Acute lung injury (ALI) has an incidence from 16 per 100,000 among youths to 306 per 100,000 in the elderly, with 200,000 cases occurring in the United States annually and an in-hospital mortality of 40% [1,2]. Regardless of the specific cause of ALI, the common manifestations include increased permeability of the epithelium and endothelium, as well as recruitment and activation of alveolar macrophages and neutrophils to the lung, which lead to the release of pro-inflammatory and cytotoxic mediators [3]. Furthermore, the increased reactive oxygen species (ROS) damage cell components including proteins, lipids, carbohydrates and DNA, promote apoptosis and reduce endogenous antioxidant capability [4–7].

Most studies of decellularized ECM focused on preserving the whole lung ECM scaffold for re-cellularization and organ replacement. To our knowledge, this is the first study to develop a decellularized lung-derived ECM suspension/solution suitable for inhalational delivery to the lung, and test its effects on injury mitigation. Our major findings are as follows: By enzymatic digestion and filtration, porcine lung ECM was processed into a fine solution/suspension with particle diameters less than 5 μm, making it suitable for nebulization to reach the distal lung. The ECM preparation significantly increased viability of lung epithelial cells exposed to hyperoxia in vitro. A dilute ECM preparation (3.2 mg/mL concentration) was delivered into rat lung by either tracheal instillation or nebulization. Both delivery methods showed similar ameliorative effects against acute lung damage induced by either continuous or intermittent hyperoxia exposure. These data established the feasibility a novel ECM-based formulation for nebulization and non-invasive targeted delivery to the lung, and demonstrated its beneficial effects in alleviating acute lung injury.

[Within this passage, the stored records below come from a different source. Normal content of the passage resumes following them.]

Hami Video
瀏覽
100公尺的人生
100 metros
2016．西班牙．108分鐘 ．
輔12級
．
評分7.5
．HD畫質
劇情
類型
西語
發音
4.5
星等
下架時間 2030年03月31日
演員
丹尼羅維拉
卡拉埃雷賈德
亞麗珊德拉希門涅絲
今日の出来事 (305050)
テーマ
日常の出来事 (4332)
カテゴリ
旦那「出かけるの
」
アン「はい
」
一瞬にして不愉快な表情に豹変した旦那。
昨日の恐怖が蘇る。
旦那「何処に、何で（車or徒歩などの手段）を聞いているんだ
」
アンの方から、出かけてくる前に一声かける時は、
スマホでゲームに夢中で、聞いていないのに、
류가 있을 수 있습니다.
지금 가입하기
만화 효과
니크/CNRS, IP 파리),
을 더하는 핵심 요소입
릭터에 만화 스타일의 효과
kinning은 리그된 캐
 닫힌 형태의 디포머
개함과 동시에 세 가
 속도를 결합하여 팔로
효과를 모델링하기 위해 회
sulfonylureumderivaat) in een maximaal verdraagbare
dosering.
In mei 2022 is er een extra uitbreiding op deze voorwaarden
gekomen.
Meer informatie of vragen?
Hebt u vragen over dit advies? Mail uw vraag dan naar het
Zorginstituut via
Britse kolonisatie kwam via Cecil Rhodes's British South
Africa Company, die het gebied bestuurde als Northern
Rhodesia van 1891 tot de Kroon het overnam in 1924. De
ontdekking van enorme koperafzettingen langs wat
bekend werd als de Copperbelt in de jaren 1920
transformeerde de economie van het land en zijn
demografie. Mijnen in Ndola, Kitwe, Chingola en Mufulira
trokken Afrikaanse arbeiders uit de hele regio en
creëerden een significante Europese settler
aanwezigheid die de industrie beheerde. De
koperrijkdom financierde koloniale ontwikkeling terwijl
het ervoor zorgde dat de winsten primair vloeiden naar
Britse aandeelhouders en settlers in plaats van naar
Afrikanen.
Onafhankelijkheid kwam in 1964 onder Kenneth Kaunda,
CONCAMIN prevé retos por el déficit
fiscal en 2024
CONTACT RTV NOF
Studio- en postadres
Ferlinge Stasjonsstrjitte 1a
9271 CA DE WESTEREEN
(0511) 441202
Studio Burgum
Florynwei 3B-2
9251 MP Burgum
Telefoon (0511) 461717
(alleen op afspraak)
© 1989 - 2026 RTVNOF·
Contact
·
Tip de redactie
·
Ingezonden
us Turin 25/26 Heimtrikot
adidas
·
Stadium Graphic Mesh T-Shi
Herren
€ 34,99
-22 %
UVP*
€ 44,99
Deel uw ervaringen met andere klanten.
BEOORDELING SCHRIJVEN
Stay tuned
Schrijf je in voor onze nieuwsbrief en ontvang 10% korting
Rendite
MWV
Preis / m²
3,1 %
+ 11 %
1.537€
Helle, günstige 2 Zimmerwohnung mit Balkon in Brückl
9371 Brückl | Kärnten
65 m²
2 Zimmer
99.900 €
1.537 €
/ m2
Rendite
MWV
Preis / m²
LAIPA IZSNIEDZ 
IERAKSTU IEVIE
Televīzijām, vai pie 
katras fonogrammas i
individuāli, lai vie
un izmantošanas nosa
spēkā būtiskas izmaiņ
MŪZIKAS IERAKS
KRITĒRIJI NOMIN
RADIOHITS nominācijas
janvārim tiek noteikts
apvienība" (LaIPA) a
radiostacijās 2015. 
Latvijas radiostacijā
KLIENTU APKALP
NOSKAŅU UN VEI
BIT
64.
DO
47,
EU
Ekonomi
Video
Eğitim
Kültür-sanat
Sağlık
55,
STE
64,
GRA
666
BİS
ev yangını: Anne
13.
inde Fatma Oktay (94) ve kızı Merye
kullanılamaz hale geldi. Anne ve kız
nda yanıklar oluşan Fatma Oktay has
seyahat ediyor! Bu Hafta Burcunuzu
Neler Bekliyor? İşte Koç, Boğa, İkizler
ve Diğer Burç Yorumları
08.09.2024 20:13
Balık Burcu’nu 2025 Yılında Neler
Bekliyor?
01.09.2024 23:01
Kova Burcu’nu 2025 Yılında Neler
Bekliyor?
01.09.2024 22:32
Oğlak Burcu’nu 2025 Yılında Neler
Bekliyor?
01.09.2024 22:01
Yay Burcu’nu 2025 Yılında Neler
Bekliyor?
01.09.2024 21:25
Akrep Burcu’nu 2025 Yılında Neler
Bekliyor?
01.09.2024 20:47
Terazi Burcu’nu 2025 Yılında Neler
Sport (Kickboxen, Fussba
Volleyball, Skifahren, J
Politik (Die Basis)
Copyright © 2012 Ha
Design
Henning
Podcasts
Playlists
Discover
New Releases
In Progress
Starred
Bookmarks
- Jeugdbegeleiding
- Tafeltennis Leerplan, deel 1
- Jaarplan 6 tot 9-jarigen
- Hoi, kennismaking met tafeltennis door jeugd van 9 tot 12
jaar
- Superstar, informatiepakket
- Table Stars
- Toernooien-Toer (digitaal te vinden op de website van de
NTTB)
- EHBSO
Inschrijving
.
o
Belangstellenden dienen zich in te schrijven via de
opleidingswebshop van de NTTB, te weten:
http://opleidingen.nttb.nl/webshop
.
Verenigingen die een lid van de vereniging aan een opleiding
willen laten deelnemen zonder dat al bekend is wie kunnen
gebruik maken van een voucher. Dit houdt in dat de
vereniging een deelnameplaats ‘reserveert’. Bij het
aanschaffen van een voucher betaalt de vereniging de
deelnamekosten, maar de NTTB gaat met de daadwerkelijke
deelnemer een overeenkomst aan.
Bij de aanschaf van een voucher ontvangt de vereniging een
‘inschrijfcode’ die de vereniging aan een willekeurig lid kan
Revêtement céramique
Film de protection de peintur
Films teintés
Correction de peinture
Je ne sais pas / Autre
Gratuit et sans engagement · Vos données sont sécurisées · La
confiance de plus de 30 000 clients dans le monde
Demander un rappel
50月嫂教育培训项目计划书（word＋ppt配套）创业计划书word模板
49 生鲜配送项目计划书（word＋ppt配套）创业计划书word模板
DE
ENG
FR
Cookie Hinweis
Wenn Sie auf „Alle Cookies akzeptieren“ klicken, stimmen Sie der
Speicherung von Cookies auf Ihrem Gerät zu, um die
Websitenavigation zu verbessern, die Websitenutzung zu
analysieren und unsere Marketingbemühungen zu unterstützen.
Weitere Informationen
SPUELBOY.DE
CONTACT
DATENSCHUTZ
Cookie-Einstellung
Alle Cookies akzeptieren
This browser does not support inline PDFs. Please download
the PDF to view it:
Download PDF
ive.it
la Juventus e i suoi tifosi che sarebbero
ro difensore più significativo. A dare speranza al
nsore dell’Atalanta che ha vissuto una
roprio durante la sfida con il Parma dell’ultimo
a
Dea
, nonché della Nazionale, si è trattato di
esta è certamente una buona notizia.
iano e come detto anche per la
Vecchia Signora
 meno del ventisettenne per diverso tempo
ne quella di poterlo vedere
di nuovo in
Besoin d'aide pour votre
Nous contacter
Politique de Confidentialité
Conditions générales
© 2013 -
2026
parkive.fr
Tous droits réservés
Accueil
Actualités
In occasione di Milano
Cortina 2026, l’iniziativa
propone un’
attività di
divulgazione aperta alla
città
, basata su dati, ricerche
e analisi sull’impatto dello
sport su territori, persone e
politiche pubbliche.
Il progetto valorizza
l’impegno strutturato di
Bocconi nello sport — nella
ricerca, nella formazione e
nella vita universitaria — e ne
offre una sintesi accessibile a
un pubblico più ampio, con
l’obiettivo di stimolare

We manufactured and characterized a lung-specific decellularized ECM microparticle suspension/solution designed for inhalation delivery, demonstrated its efficacy in ameliorating pulmonary oxidant damage, and identified several bioactive components of this complex mixture that could have mediated the observed effects. These results support the use of decellularized ECM as a novel lung protection strategy, and direct further investigation to clarify its mechanisms of action. Future studies will aim to identify additional ECM components and their interactions, standardize the preparation, optimize dose-response and immune profiles following repeated administration, and examine a possible role for ECM-mediated potentiation of conventional pharmacological agents used in the treatment of acute lung injury.